[RECORDS SHOWN]
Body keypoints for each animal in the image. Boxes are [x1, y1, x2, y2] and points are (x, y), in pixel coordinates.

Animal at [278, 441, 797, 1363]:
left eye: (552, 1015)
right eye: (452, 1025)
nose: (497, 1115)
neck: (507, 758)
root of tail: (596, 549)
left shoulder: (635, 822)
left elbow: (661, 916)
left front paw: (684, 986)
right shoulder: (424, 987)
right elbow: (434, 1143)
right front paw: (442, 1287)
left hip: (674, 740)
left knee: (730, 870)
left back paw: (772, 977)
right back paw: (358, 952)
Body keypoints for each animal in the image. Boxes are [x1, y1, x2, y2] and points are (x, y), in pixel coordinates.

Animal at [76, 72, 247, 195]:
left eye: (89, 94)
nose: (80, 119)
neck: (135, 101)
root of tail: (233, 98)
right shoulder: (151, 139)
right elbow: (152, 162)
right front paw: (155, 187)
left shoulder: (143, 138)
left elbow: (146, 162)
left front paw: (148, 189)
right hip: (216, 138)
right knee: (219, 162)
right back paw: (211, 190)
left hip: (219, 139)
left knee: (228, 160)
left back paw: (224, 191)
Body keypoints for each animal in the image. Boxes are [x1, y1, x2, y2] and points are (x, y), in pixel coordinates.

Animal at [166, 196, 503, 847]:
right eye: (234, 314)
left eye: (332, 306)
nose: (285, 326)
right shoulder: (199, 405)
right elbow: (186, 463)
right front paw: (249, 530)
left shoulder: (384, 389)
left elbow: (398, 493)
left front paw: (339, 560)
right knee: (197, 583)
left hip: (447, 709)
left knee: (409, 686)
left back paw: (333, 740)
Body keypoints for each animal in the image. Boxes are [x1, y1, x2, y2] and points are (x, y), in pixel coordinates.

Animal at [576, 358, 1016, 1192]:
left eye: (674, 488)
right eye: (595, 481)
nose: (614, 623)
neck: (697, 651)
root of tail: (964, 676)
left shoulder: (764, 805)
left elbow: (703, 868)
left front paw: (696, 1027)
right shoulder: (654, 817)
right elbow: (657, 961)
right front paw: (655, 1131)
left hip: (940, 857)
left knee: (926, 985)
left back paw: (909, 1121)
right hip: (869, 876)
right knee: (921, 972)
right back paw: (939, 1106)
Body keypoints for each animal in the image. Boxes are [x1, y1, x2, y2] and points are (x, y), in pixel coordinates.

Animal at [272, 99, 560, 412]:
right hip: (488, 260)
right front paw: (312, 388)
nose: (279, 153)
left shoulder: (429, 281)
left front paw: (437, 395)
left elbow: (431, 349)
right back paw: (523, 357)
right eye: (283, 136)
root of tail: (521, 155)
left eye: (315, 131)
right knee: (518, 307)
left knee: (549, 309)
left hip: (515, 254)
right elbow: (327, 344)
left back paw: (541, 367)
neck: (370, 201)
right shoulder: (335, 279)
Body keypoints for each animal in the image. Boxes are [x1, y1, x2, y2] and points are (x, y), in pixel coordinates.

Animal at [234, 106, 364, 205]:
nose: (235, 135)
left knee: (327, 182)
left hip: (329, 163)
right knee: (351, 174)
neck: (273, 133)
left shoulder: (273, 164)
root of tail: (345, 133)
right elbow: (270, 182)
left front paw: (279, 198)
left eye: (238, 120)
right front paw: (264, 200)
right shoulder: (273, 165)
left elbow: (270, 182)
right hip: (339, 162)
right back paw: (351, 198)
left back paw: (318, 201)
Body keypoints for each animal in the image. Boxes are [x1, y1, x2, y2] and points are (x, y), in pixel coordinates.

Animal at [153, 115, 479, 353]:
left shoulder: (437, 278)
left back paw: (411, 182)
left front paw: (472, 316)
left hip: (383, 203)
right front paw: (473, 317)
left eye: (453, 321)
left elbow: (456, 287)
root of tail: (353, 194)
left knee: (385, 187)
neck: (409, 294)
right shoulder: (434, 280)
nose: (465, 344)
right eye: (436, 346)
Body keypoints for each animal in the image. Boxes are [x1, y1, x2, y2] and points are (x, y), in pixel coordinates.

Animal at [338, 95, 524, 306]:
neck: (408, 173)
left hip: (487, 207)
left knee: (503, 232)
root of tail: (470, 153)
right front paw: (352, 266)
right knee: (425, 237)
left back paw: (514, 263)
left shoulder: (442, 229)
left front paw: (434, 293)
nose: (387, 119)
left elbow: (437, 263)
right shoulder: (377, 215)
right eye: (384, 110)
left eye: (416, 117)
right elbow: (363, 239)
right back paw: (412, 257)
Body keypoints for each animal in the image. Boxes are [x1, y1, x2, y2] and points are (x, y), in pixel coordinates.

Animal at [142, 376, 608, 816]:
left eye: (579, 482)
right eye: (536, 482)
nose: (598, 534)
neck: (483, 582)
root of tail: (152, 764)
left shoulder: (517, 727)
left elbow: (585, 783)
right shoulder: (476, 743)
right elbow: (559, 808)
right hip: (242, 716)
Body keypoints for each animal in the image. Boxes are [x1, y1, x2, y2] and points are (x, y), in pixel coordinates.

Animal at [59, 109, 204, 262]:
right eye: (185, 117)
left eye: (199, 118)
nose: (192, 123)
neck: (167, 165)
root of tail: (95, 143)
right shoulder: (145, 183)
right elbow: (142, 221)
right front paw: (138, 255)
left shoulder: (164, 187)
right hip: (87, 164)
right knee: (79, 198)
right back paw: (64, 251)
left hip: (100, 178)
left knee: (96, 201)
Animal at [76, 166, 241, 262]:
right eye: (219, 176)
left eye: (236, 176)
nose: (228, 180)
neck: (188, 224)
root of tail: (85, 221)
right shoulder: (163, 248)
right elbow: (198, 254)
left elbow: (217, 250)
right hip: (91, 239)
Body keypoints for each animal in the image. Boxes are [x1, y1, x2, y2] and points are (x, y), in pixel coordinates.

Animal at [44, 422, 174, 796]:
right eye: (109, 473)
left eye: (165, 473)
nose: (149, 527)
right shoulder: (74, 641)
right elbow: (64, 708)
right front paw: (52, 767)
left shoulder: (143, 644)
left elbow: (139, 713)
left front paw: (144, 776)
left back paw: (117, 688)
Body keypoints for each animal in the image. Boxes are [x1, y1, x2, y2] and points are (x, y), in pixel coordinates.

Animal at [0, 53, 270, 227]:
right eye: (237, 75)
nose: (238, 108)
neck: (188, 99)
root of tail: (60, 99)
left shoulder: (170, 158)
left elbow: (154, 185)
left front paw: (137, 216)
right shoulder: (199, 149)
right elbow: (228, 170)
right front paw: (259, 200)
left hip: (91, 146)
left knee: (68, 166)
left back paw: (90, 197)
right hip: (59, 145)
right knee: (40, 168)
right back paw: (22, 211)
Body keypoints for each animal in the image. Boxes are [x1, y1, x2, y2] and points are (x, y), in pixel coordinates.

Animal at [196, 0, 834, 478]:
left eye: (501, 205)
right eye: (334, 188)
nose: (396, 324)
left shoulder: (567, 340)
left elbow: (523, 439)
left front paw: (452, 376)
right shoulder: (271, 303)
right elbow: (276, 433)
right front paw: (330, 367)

[TASK TO CARRY OUT] Beginning with the line holding "right elbow: (142, 221)" and ending with the line holding "right hip: (91, 239)", write out the stretch of material above exactly; add no further lines.

[ANSWER FOR THIS EXERCISE]
right elbow: (142, 221)
right front paw: (138, 255)
left shoulder: (164, 187)
right hip: (87, 164)
right knee: (79, 198)
right back paw: (64, 251)
left hip: (100, 178)
left knee: (96, 201)
Animal at [76, 166, 241, 262]:
right eye: (219, 176)
left eye: (236, 176)
nose: (228, 180)
neck: (188, 224)
root of tail: (85, 221)
right shoulder: (163, 248)
right elbow: (198, 254)
left elbow: (217, 250)
right hip: (91, 239)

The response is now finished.